▶ **WORK REQUIRED**:
Write out all entries word for word.
-- DATA TO PROCESS follows --
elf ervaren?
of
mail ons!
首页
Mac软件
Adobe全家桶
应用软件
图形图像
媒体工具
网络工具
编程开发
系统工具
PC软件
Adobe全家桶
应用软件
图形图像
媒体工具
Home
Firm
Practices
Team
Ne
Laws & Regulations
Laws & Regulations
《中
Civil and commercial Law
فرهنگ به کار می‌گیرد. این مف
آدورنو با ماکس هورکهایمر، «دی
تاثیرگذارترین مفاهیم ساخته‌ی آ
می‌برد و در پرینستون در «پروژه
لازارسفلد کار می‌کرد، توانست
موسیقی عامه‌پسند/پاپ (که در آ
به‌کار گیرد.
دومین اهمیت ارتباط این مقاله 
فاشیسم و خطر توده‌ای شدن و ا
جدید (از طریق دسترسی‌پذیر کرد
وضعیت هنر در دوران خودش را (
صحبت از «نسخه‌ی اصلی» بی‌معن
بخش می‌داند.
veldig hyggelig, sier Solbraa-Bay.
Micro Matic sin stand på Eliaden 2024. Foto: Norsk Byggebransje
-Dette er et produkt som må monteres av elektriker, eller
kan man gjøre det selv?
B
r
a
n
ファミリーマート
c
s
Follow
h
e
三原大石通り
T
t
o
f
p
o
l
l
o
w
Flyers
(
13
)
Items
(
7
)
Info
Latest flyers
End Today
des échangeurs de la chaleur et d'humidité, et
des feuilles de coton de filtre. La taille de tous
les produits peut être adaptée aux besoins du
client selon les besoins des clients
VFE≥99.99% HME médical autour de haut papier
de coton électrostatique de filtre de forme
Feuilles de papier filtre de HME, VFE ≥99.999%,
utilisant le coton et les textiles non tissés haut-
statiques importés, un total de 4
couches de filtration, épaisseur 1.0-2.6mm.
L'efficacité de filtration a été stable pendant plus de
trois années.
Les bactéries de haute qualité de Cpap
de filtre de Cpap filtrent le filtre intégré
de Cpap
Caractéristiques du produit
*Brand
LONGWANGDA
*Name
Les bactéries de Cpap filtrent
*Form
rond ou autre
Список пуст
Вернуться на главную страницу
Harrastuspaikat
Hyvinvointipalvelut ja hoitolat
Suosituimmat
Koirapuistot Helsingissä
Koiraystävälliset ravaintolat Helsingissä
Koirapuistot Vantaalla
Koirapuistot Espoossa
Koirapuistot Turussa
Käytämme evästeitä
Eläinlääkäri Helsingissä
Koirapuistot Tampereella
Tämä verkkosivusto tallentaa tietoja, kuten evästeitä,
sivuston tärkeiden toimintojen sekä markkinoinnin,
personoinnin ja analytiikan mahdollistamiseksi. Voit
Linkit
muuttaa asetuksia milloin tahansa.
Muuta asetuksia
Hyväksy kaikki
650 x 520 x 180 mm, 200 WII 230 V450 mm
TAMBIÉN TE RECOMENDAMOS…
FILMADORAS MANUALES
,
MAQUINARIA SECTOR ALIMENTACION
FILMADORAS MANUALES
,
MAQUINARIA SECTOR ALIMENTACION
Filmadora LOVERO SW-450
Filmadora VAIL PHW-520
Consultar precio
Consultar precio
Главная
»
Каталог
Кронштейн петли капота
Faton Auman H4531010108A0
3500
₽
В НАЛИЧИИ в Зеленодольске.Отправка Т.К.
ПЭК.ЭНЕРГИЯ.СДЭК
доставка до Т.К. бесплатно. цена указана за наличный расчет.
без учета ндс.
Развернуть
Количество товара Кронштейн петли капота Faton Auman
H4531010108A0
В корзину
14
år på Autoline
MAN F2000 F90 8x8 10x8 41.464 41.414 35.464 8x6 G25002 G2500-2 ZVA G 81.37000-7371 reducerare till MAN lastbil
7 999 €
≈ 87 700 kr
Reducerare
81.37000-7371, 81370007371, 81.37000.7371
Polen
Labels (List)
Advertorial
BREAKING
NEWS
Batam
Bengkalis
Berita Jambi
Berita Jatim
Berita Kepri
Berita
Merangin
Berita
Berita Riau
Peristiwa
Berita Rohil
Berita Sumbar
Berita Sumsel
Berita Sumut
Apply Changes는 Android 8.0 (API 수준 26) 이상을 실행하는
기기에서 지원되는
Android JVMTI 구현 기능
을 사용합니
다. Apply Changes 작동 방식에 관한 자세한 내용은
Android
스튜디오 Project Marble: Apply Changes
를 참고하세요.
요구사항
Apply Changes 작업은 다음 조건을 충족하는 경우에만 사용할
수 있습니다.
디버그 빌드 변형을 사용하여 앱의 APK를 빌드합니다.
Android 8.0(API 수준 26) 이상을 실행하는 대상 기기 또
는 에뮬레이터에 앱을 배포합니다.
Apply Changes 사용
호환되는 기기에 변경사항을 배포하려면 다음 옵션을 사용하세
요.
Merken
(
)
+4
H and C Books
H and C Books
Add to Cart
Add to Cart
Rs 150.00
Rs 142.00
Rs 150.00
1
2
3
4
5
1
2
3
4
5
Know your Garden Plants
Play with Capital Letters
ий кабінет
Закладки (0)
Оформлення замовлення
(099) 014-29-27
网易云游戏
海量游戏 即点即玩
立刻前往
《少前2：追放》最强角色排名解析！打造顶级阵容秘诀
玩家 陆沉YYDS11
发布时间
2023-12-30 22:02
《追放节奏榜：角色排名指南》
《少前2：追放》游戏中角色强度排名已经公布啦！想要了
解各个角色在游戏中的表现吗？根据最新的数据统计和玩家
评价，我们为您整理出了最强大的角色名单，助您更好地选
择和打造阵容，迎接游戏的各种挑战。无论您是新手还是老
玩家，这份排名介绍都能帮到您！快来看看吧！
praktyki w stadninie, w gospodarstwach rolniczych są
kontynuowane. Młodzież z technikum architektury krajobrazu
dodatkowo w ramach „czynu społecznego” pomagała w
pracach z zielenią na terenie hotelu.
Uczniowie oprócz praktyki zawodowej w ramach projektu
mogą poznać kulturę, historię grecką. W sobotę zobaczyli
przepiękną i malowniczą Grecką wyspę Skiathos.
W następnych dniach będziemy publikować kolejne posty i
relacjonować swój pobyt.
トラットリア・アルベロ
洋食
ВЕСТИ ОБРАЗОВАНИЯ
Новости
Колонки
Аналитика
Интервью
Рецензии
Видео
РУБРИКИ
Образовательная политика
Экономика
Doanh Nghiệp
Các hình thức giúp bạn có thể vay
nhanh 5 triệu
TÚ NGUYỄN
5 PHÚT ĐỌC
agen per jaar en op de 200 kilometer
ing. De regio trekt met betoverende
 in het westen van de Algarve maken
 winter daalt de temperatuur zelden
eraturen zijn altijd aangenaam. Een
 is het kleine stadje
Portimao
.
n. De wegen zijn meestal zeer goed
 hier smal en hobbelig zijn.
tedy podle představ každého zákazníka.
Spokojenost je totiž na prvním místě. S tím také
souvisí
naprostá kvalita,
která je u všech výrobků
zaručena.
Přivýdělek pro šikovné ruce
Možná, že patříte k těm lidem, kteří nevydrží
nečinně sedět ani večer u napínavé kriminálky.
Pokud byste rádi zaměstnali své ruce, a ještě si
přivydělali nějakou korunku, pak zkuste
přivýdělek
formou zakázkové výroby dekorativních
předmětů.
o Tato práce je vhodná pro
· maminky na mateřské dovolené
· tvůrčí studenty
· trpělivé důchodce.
-- DATA TO PROCESS concluded --
▶ **COMPLETED TASK**:
elf ervaren?
of
mail ons!
首页
Mac软件
Adobe全家桶
应用软件
图形图像
媒体工具
网络工具
编程开发
系统工具
PC软件
Adobe全家桶
应用软件
图形图像
媒体工具
Home
Firm
Practices
Team
Ne
Laws & Regulations
Laws & Regulations
《中
Civil and commercial Law
فرهنگ به کار می‌گیرد. این مف
آدورنو با ماکس هورکهایمر، «دی
تاثیرگذارترین مفاهیم ساخته‌ی آ
می‌برد و در پرینستون در «پروژه
لازارسفلد کار می‌کرد، توانست
موسیقی عامه‌پسند/پاپ (که در آ
به‌کار گیرد.
دومین اهمیت ارتباط این مقاله 
فاشیسم و خطر توده‌ای شدن و ا
جدید (از طریق دسترسی‌پذیر کرد
وضعیت هنر در دوران خودش را (
صحبت از «نسخه‌ی اصلی» بی‌معن
بخش می‌داند.
veldig hyggelig, sier Solbraa-Bay.
Micro Matic sin stand på Eliaden 2024. Foto: Norsk Byggebransje
-Dette er et produkt som må monteres av elektriker, eller
kan man gjøre det selv?
B
r
a
n
ファミリーマート
c
s
Follow
h
e
三原大石通り
T
t
o
f
p
o
l
l
o
w
Flyers
(
13
)
Items
(
7
)
Info
Latest flyers
End Today
des échangeurs de la chaleur et d'humidité, et
des feuilles de coton de filtre. La taille de tous
les produits peut être adaptée aux besoins du
client selon les besoins des clients
VFE≥99.99% HME médical autour de haut papier
de coton électrostatique de filtre de forme
Feuilles de papier filtre de HME, VFE ≥99.999%,
utilisant le coton et les textiles non tissés haut-
statiques importés, un total de 4
couches de filtration, épaisseur 1.0-2.6mm.
L'efficacité de filtration a été stable pendant plus de
trois années.
Les bactéries de haute qualité de Cpap
de filtre de Cpap filtrent le filtre intégré
de Cpap
Caractéristiques du produit
*Brand
LONGWANGDA
*Name
Les bactéries de Cpap filtrent
*Form
rond ou autre
Список пуст
Вернуться на главную страницу
Harrastuspaikat
Hyvinvointipalvelut ja hoitolat
Suosituimmat
Koirapuistot Helsingissä
Koiraystävälliset ravaintolat Helsingissä
Koirapuistot Vantaalla
Koirapuistot Espoossa
Koirapuistot Turussa
Käytämme evästeitä
Eläinlääkäri Helsingissä
Koirapuistot Tampereella
Tämä verkkosivusto tallentaa tietoja, kuten evästeitä,
sivuston tärkeiden toimintojen sekä markkinoinnin,
personoinnin ja analytiikan mahdollistamiseksi. Voit
Linkit
muuttaa asetuksia milloin tahansa.
Muuta asetuksia
Hyväksy kaikki
650 x 520 x 180 mm, 200 WII 230 V450 mm
TAMBIÉN TE RECOMENDAMOS…
FILMADORAS MANUALES
,
MAQUINARIA SECTOR ALIMENTACION
FILMADORAS MANUALES
,
MAQUINARIA SECTOR ALIMENTACION
Filmadora LOVERO SW-450
Filmadora VAIL PHW-520
Consultar precio
Consultar precio
Главная
»
Каталог
Кронштейн петли капота
Faton Auman H4531010108A0
3500
₽
В НАЛИЧИИ в Зеленодольске.Отправка Т.К.
ПЭК.ЭНЕРГИЯ.СДЭК
доставка до Т.К. бесплатно. цена указана за наличный расчет.
без учета ндс.
Развернуть
Количество товара Кронштейн петли капота Faton Auman
H4531010108A0
В корзину
14
år på Autoline
MAN F2000 F90 8x8 10x8 41.464 41.414 35.464 8x6 G25002 G2500-2 ZVA G 81.37000-7371 reducerare till MAN lastbil
7 999 €
≈ 87 700 kr
Reducerare
81.37000-7371, 81370007371, 81.37000.7371
Polen
Labels (List)
Advertorial
BREAKING
NEWS
Batam
Bengkalis
Berita Jambi
Berita Jatim
Berita Kepri
Berita
Merangin
Berita
Berita Riau
Peristiwa
Berita Rohil
Berita Sumbar
Berita Sumsel
Berita Sumut
Apply Changes는 Android 8.0 (API 수준 26) 이상을 실행하는
기기에서 지원되는
Android JVMTI 구현 기능
을 사용합니
다. Apply Changes 작동 방식에 관한 자세한 내용은
Android
스튜디오 Project Marble: Apply Changes
를 참고하세요.
요구사항
Apply Changes 작업은 다음 조건을 충족하는 경우에만 사용할
수 있습니다.
디버그 빌드 변형을 사용하여 앱의 APK를 빌드합니다.
Android 8.0(API 수준 26) 이상을 실행하는 대상 기기 또
는 에뮬레이터에 앱을 배포합니다.
Apply Changes 사용
호환되는 기기에 변경사항을 배포하려면 다음 옵션을 사용하세
요.
Merken
(
)
+4
H and C Books
H and C Books
Add to Cart
Add to Cart
Rs 150.00
Rs 142.00
Rs 150.00
1
2
3
4
5
1
2
3
4
5
Know your Garden Plants
Play with Capital Letters
ий кабінет
Закладки (0)
Оформлення замовлення
(099) 014-29-27
网易云游戏
海量游戏 即点即玩
立刻前往
《少前2：追放》最强角色排名解析！打造顶级阵容秘诀
玩家 陆沉YYDS11
发布时间
2023-12-30 22:02
《追放节奏榜：角色排名指南》
《少前2：追放》游戏中角色强度排名已经公布啦！想要了
解各个角色在游戏中的表现吗？根据最新的数据统计和玩家
评价，我们为您整理出了最强大的角色名单，助您更好地选
择和打造阵容，迎接游戏的各种挑战。无论您是新手还是老
玩家，这份排名介绍都能帮到您！快来看看吧！
praktyki w stadninie, w gospodarstwach rolniczych są
kontynuowane. Młodzież z technikum architektury krajobrazu
dodatkowo w ramach „czynu społecznego” pomagała w
pracach z zielenią na terenie hotelu.
Uczniowie oprócz praktyki zawodowej w ramach projektu
mogą poznać kulturę, historię grecką. W sobotę zobaczyli
przepiękną i malowniczą Grecką wyspę Skiathos.
W następnych dniach będziemy publikować kolejne posty i
relacjonować swój pobyt.
トラットリア・アルベロ
洋食
ВЕСТИ ОБРАЗОВАНИЯ
Новости
Колонки
Аналитика
Интервью
Рецензии
Видео
РУБРИКИ
Образовательная политика
Экономика
Doanh Nghiệp
Các hình thức giúp bạn có thể vay
nhanh 5 triệu
TÚ NGUYỄN
5 PHÚT ĐỌC
agen per jaar en op de 200 kilometer
ing. De regio trekt met betoverende
 in het westen van de Algarve maken
 winter daalt de temperatuur zelden
eraturen zijn altijd aangenaam. Een
 is het kleine stadje
Portimao
.
n. De wegen zijn meestal zeer goed
 hier smal en hobbelig zijn.
tedy podle představ každého zákazníka.
Spokojenost je totiž na prvním místě. S tím také
souvisí
naprostá kvalita,
která je u všech výrobků
zaručena.
Přivýdělek pro šikovné ruce
Možná, že patříte k těm lidem, kteří nevydrží
nečinně sedět ani večer u napínavé kriminálky.
Pokud byste rádi zaměstnali své ruce, a ještě si
přivydělali nějakou korunku, pak zkuste
přivýdělek
formou zakázkové výroby dekorativních
předmětů.
o Tato práce je vhodná pro
· maminky na mateřské dovolené
· tvůrčí studenty
· trpělivé důchodce.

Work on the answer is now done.